Provided material
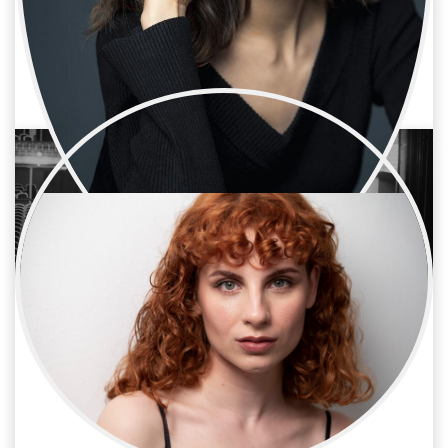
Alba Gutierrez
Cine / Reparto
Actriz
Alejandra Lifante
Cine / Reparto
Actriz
* * *
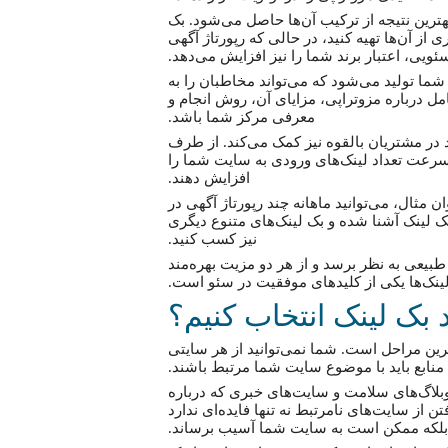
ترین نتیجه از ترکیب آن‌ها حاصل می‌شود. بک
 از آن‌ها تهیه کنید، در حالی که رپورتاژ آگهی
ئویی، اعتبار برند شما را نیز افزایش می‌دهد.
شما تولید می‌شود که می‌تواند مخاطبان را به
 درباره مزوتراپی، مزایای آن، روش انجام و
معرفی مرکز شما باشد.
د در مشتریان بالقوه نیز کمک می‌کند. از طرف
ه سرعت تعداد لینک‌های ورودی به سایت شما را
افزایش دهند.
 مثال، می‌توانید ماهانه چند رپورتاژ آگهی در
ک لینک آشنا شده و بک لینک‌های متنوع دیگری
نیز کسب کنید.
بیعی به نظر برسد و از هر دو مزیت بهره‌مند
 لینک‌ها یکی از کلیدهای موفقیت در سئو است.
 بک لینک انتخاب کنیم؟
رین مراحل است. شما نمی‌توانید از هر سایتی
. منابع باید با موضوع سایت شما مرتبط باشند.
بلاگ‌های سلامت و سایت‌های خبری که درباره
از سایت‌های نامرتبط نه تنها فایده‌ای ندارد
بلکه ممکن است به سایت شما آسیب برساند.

What to work on
Return each line of the data above that contains the word "درباره", matching case exactly.

Answer below
 درباره مزوتراپی، مزایای آن، روش انجام و
بلاگ‌های سلامت و سایت‌های خبری که درباره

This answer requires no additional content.